Using classic techniques, detectives also used “soft” minimization tactics that make it easier to confess. Feigning sympathy, the ranger offered up the “theme” that with so many children to care for, Ms. Lucio must have made a “mistake” born of frustration. Research shows that this offer of moral justification leads people to “hear” leniency—as if an explicit promise was made. This theme culminated in what trained interrogators call the “alternative question,” the ultimate Hobson’s choice: Was this an accident, or are you a cold-blooded killer? she was asked. “I’m innocent” is not an option.
Caught between a cross current of threats and promises, Ms. Lucio eventually and reluctantly uttered the words “I guess I did it” followed by other vague but incriminating admissions. Next she was handed a doll and instructed to hit it, harder, and harder again. The ranger demonstrated how. She succumbed to this command for a reenactment in the same way she succumbed to the demand for an oral admission. As the session closed, she is crying and uttering the words “I wish I was dead.”
My colleague Gisli H. Gudjonsson, a professor emeritus at King’s College in London, started his career as a police officer, then he went on to become a clinical forensic psychologist and leading expert on compliance, suggestibility, and false confessions. At the request of the Innocence Project, Dr. Gudjonsson examined the case materials and was horrified by the tactics used to plow over Ms. Lucio’s denials and break her down into a state of capitulation. In The Independent, he wrote that “Texas is executing an innocent woman.”
You might think that Dr. Gudjonsson and I embrace a psychological approach that is somehow incompatible with a law enforcement perspective. Not so. David Thompson is President of Wicklander-Zulawski & Associates, an interview training firm located in Chicago, reviewed the interrogation materials in this case and concluded that “Ms.
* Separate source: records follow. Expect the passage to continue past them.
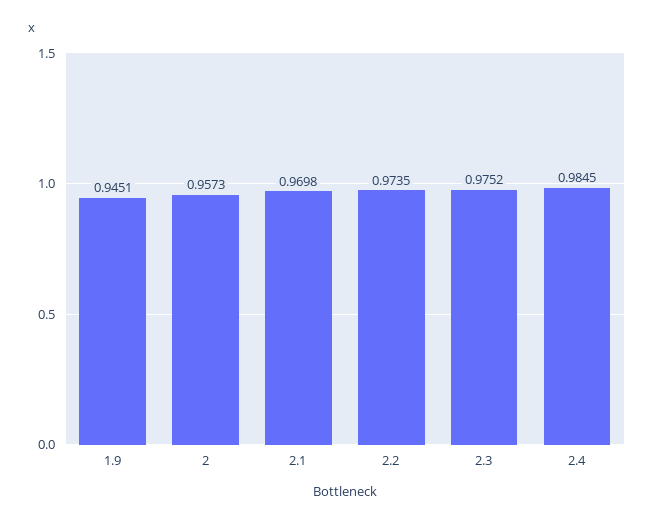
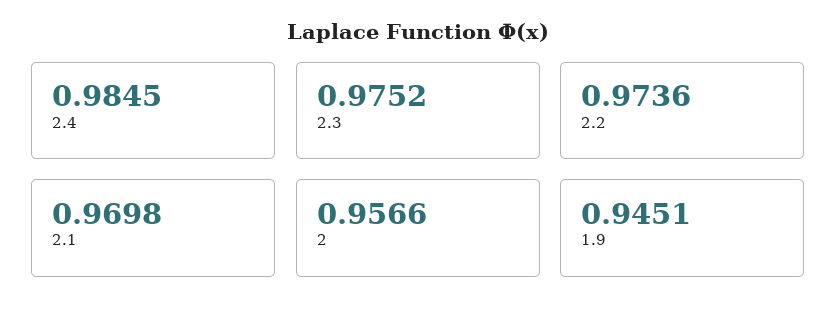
  {
    "1.9": 0.9451,
-   "2": 0.9573,
+   "2": 0.9566,
    "2.1": 0.9698,
-   "2.2": 0.9735,
+   "2.2": 0.9736,
    "2.3": 0.9752,
    "2.4": 0.9845
  }

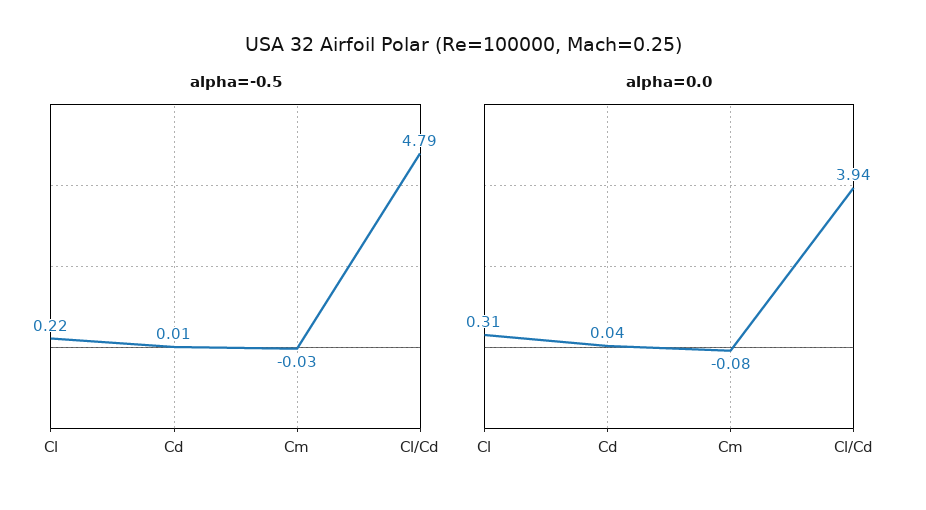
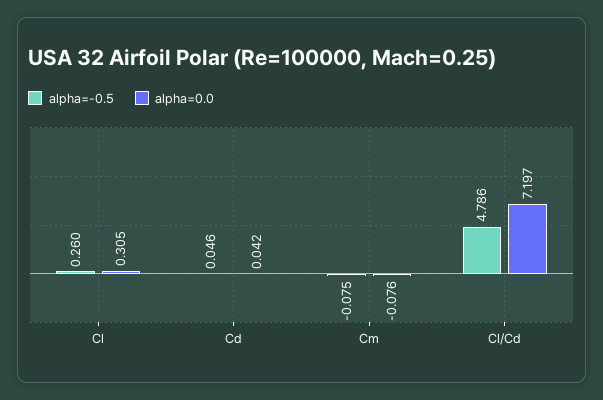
  {
    "alpha=-0.5": {
-     "Cl": 0.22,
+     "Cl": 0.26,
-     "Cd": 0.01,
+     "Cd": 0.046,
-     "Cm": -0.03,
+     "Cm": -0.075,
      "Cl/Cd": 4.786
    },
    "alpha=0.0": {
      "Cl": 0.305,
      "Cd": 0.042,
      "Cm": -0.076,
-     "Cl/Cd": 3.94
+     "Cl/Cd": 7.197
    }
  }

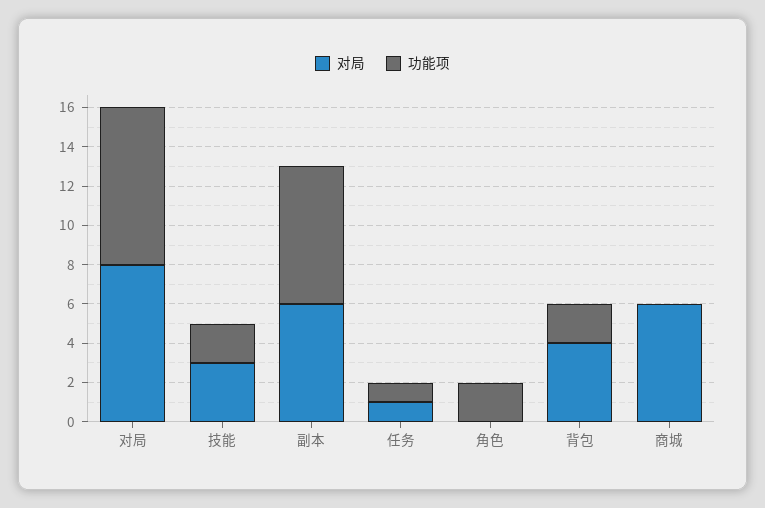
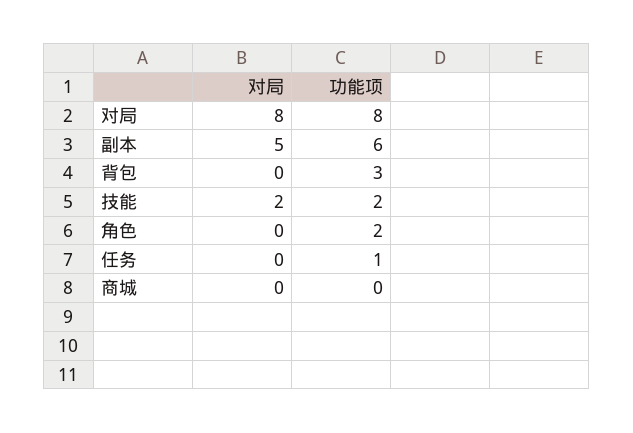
  {
    "对局": {
      "对局": 8,
-     "技能": 3,
+     "技能": 2,
-     "副本": 6,
+     "副本": 5,
-     "任务": 1,
+     "任务": 0,
      "角色": 0,
-     "背包": 4,
+     "背包": 0,
-     "商城": 6
+     "商城": 0
    },
    "功能项": {
      "对局": 8,
      "技能": 2,
-     "副本": 7,
+     "副本": 6,
      "任务": 1,
      "角色": 2,
-     "背包": 2,
+     "背包": 3,
      "商城": 0
    }
  }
Lucio’s admissions are unreliable and have many of the hallmarks of a coerced-compliant false confession.”
For judges and juries, evaluating confession evidence is challenging, to say the least. When a confessor leads investigators to a murder weapon or a body, that proof of firsthand guilty knowledge seals the deal. That’s a good confession. Ms. Lucio provided nothing of the sort.
Shockingly, most proven false confessions appear to be corroborated by independent evidence from witnesses and forensic examinations that were later discredited. As a result of forensic confirmation biases, these errors typically followed—and were tainted by—the confession itself. In this case, two of the detectives who took Ms. Lucio’s confession were literally in the room with the forensic pathologist afterward as she conducted the autopsy.
Recently, several jurors who served on Ms. Lucio’s capital trial jury have expressed doubts about her conviction. They now oppose her impending execution. In the Houston Chronicle, Johnny Galvan, Jr. says the jury was not fully informed about the Ms. Lucio’s interrogation and repeated denials. In his words, “The idea that my decision to take another person’s life was not based on complete and accurate information in a fair trial is horrifying.”
Executing a woman on the basis of a coerced and uncorroborated admission, extracted under extreme duress, a woman whose actual innocence is in question, would constitute a tragic judgment of unforgivable magnitude. This case demands another look.